Cosa si richiede:
Ricopia fedelmente, riga per riga, tutti i record riportati qui sotto. Lascia fuori le immagini.

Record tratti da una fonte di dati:
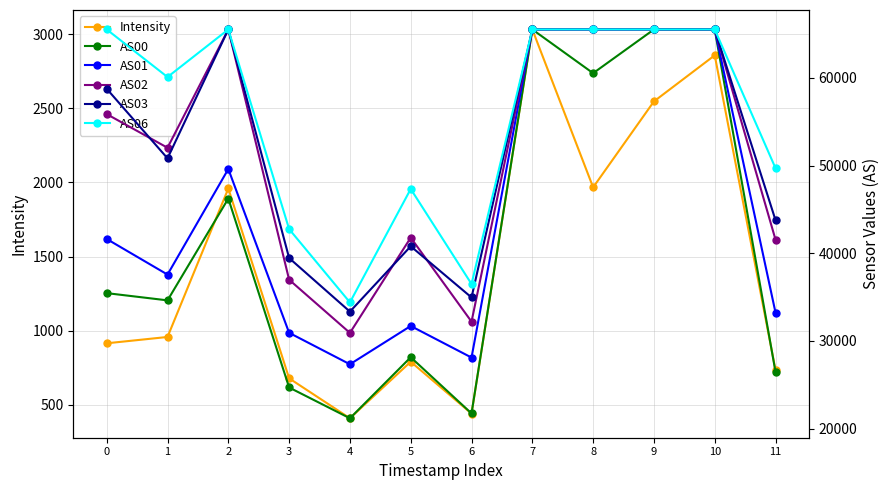

What is the sum of all Intensity values?

17293.7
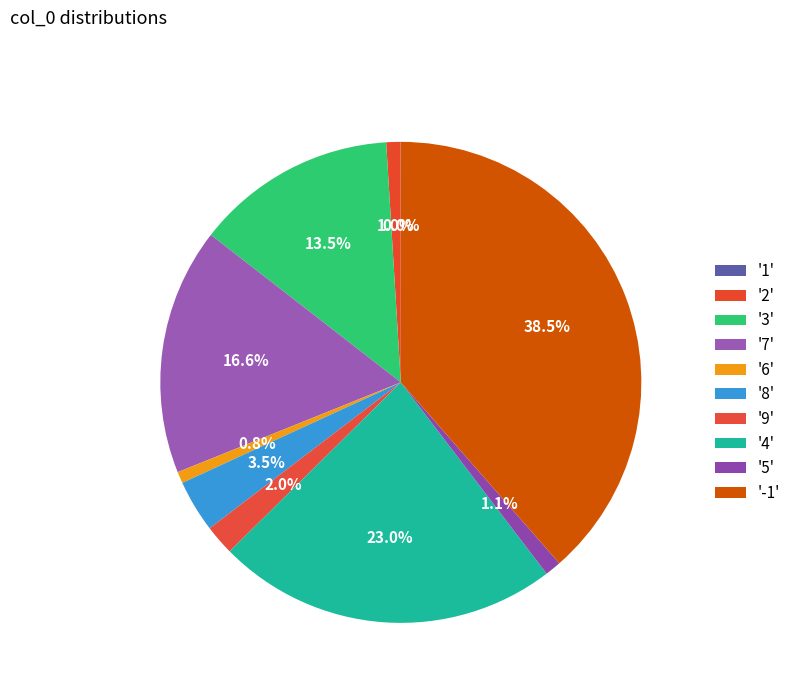

Is there a majority slice in this chart?

No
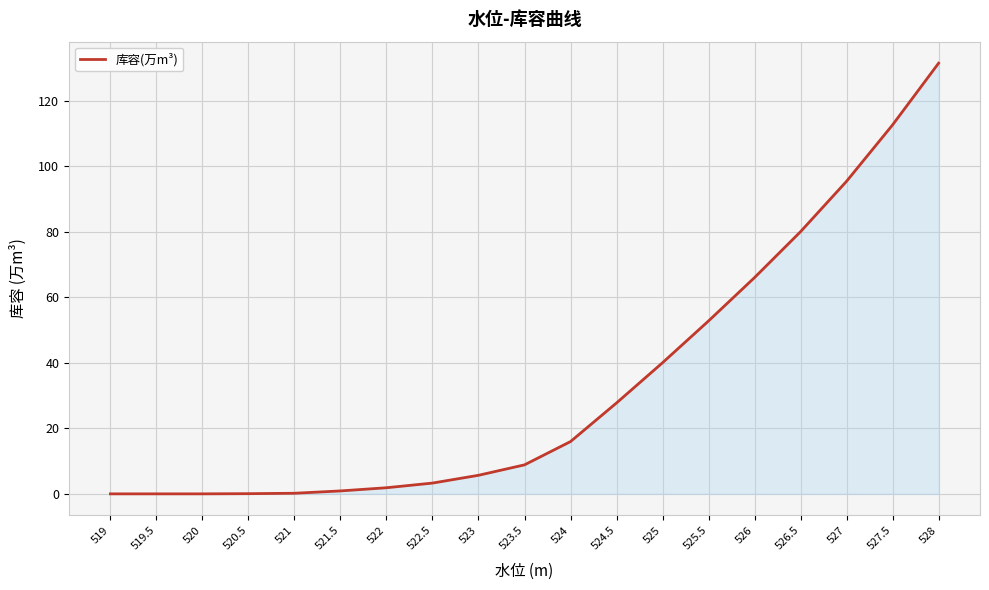

The value at 523.5 is 8.9. True or false?

True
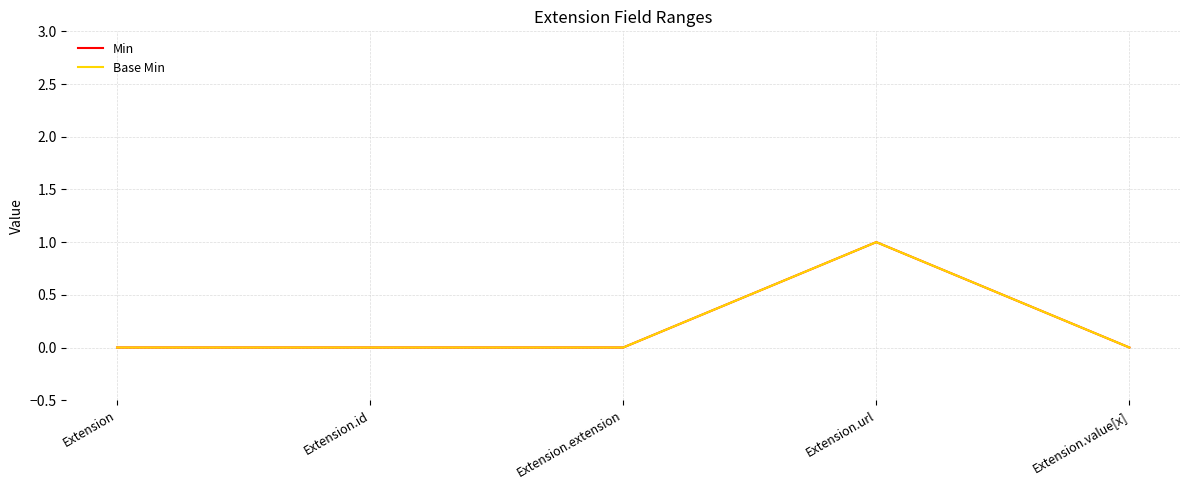

Reading right to left, transcribe all the data shown in this chart.

Min: Extension.value[x]=0	Extension.url=1	Extension.extension=0	Extension.id=0	Extension=0
Base Min: Extension.value[x]=0	Extension.url=1	Extension.extension=0	Extension.id=0	Extension=0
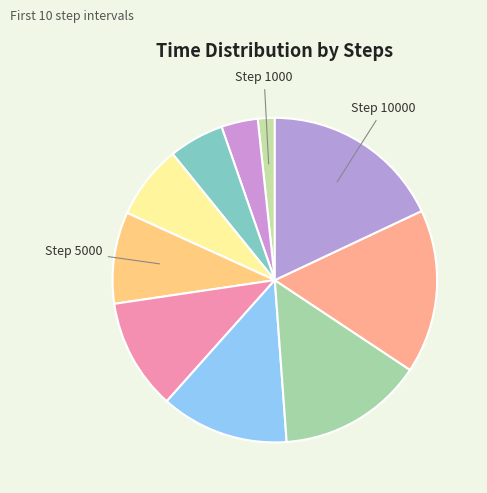

To the nearest percent, what is the difference between the largest and smallest slice percentages?

16%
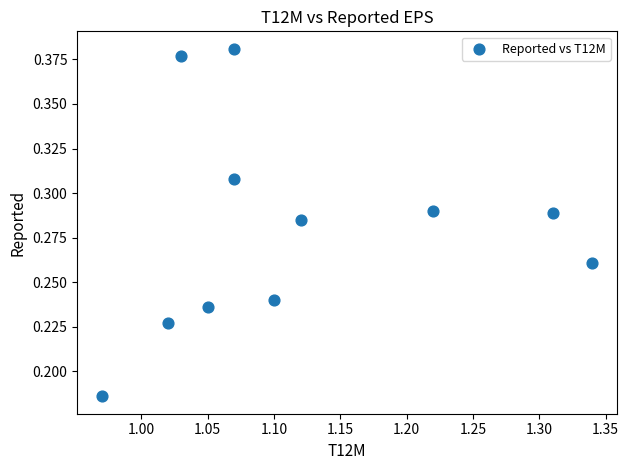

What is the average X value?

1.1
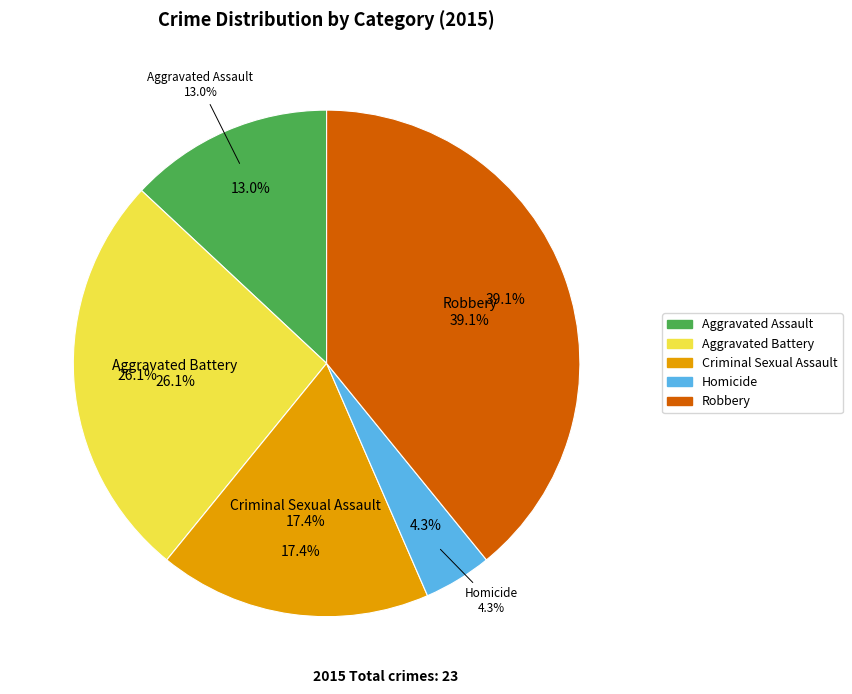

To the nearest percent, what is the difference between the Criminal Sexual Assault and Aggravated Assault slice percentages?

4%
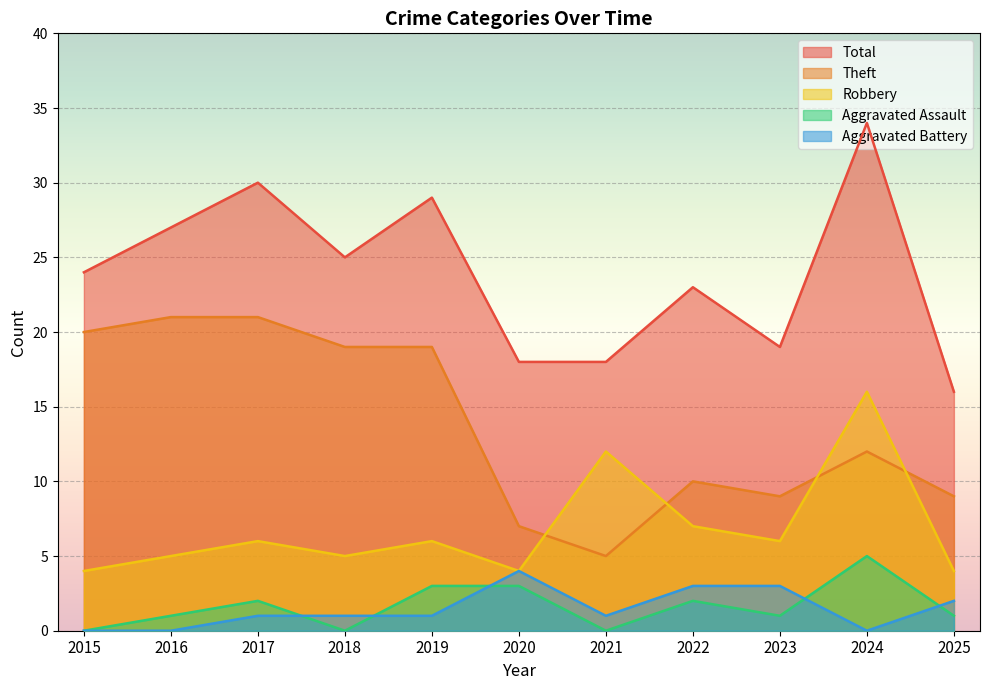

Reading left to right, extract all data points from this chart.

Robbery: 4	5	6	5	6	4	12	7	6	16	4
Theft: 20	21	21	19	19	7	5	10	9	12	9
Aggravated Assault: 0	1	2	0	3	3	0	2	1	5	1
Aggravated Battery: 0	0	1	1	1	4	1	3	3	0	2
Total: 24	27	30	25	29	18	18	23	19	34	16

Compito svolto:
What is the sum of all Intensity values?

17293.7

Is there a majority slice in this chart?

No

The value at 523.5 is 8.9. True or false?

True

Reading right to left, transcribe all the data shown in this chart.

Min: Extension.value[x]=0	Extension.url=1	Extension.extension=0	Extension.id=0	Extension=0
Base Min: Extension.value[x]=0	Extension.url=1	Extension.extension=0	Extension.id=0	Extension=0

To the nearest percent, what is the difference between the largest and smallest slice percentages?

16%

What is the average X value?

1.1

To the nearest percent, what is the difference between the Criminal Sexual Assault and Aggravated Assault slice percentages?

4%

Reading left to right, extract all data points from this chart.

Robbery: 4	5	6	5	6	4	12	7	6	16	4
Theft: 20	21	21	19	19	7	5	10	9	12	9
Aggravated Assault: 0	1	2	0	3	3	0	2	1	5	1
Aggravated Battery: 0	0	1	1	1	4	1	3	3	0	2
Total: 24	27	30	25	29	18	18	23	19	34	16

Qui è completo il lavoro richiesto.